I have been running a query of the format below
SELECT b.date as Date,COUNT(DISTINCT user_id) AS NewUsers FROM (
SELECT user_id,MIN(date) as min_date
FROM tableA
WHERE date >= '2018-10-10'
AND filter1 = "XYZ"
GROUP BY ) a
CROSS JOIN (
SELECT date FROM tableB
WHERE date >= '2018-10-19' AND date <= CURRENT_DATE()
GROUP BY 1) b
WHERE a.date >= DATE_SUB(b.date, INTERVAL 6 DAY) AND a.date <= b.date
GROUP BY 1
Let's say the above is result1
SELECT b.date as Date,COUNT(DISTINCT user_id) AS NewUsers FROM (
SELECT user_id,MIN(date) as min_date
FROM tableA
WHERE date >= '2018-07-10'
AND filter1 = "XYZ"
GROUP BY ) a
CROSS JOIN (
SELECT date FROM tableB
WHERE date >= '2018-07-19' AND date <= CURRENT_DATE()
GROUP BY 1) b
WHERE a.date >= DATE_SUB(b.date, INTERVAL 6 DAY) AND a.date <= b.date
GROUP BY 1
The above is result2
Here 2018-07-19 is the launch date.
Since I have the data till 2018-10-19, I want to run the query from the later date to optimize the cost and the data consumption by the query....but some how, I am getting incorrect data.

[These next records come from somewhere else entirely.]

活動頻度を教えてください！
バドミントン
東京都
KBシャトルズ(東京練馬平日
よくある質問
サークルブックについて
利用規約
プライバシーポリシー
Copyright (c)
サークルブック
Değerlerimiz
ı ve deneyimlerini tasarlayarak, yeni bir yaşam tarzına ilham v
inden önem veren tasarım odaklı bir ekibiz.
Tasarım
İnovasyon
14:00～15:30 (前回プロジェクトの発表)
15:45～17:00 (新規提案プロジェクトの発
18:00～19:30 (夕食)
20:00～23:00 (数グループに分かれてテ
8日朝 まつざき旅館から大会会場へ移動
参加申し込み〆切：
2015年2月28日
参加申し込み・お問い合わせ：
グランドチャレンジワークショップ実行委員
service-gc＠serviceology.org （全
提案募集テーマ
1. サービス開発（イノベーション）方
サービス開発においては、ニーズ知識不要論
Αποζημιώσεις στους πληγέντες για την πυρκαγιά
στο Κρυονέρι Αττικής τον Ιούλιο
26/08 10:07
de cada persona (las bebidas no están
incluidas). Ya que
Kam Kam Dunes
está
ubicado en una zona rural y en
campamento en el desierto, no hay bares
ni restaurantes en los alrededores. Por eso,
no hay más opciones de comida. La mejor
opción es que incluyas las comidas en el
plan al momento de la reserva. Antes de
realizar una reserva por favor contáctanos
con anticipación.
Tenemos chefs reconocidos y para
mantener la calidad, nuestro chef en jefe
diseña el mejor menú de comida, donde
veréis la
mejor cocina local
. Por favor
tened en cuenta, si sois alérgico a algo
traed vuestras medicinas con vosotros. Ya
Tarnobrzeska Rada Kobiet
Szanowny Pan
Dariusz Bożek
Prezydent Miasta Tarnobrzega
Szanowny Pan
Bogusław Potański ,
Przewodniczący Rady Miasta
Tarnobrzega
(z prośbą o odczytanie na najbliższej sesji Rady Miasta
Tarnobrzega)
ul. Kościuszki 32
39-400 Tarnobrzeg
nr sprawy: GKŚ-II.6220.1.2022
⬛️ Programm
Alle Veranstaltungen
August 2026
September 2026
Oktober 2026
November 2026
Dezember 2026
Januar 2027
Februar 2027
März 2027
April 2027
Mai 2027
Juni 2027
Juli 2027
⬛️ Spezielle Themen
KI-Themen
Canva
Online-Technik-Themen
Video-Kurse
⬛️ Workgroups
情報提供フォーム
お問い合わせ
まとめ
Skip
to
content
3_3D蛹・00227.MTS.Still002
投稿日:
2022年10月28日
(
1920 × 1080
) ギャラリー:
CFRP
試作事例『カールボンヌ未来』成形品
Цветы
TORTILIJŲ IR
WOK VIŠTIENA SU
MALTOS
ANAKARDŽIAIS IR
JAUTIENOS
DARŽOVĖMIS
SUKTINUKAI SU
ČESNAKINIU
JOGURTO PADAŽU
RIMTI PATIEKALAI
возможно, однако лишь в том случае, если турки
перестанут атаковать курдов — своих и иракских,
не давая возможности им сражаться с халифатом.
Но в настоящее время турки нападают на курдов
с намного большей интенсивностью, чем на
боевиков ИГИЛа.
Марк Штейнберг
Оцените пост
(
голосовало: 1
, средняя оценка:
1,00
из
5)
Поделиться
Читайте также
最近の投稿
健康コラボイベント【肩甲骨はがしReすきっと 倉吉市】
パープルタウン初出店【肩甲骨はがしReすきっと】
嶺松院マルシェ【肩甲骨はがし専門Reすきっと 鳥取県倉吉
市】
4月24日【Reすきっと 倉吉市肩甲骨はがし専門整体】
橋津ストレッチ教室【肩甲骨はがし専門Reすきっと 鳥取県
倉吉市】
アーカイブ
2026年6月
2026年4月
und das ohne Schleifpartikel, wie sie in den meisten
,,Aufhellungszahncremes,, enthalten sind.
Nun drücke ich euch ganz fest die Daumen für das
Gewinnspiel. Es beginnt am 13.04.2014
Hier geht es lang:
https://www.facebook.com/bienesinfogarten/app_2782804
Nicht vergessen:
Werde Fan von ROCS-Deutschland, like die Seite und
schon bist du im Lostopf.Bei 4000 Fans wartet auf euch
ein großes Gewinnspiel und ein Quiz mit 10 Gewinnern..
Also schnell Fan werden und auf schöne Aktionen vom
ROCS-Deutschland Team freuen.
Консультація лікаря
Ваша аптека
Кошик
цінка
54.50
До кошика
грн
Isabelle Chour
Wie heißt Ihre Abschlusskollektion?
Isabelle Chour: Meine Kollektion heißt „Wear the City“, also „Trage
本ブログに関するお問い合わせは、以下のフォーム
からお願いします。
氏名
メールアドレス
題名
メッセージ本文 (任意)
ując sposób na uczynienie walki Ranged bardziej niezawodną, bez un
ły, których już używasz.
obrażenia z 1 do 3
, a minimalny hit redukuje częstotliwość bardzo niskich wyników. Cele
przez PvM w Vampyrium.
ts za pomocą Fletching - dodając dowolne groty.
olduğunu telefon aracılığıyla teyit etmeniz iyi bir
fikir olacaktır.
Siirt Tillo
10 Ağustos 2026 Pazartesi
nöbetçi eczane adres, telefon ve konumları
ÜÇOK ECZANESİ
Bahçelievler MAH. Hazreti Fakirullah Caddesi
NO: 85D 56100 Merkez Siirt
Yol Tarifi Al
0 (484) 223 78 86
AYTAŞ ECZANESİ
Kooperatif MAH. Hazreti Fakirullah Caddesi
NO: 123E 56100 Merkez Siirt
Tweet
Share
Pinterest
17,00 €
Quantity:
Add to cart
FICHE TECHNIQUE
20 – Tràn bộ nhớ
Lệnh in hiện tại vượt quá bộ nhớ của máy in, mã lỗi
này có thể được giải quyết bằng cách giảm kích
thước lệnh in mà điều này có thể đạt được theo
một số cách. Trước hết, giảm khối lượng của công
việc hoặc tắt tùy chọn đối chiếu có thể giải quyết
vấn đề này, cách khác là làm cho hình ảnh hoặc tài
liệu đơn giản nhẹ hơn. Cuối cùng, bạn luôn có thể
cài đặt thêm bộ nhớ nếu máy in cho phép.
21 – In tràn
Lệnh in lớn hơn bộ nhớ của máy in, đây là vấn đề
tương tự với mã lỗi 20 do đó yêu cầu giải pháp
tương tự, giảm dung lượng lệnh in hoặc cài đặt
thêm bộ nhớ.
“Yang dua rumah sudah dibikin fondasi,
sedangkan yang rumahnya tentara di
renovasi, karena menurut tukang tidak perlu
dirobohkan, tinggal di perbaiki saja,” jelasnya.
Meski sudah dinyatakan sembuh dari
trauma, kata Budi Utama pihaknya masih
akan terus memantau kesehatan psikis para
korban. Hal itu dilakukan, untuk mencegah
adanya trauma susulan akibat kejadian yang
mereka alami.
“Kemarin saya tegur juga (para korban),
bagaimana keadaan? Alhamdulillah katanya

But, if I run the same query from the launch date, I am getting the correct results.
I mean the NewUsers from result1 for the corresponding dates (like date >= 2018-10-19) are more than the NewUsers from result2.
No sure, where I am missing something.
Any help would be greatly appreciated.
Thanks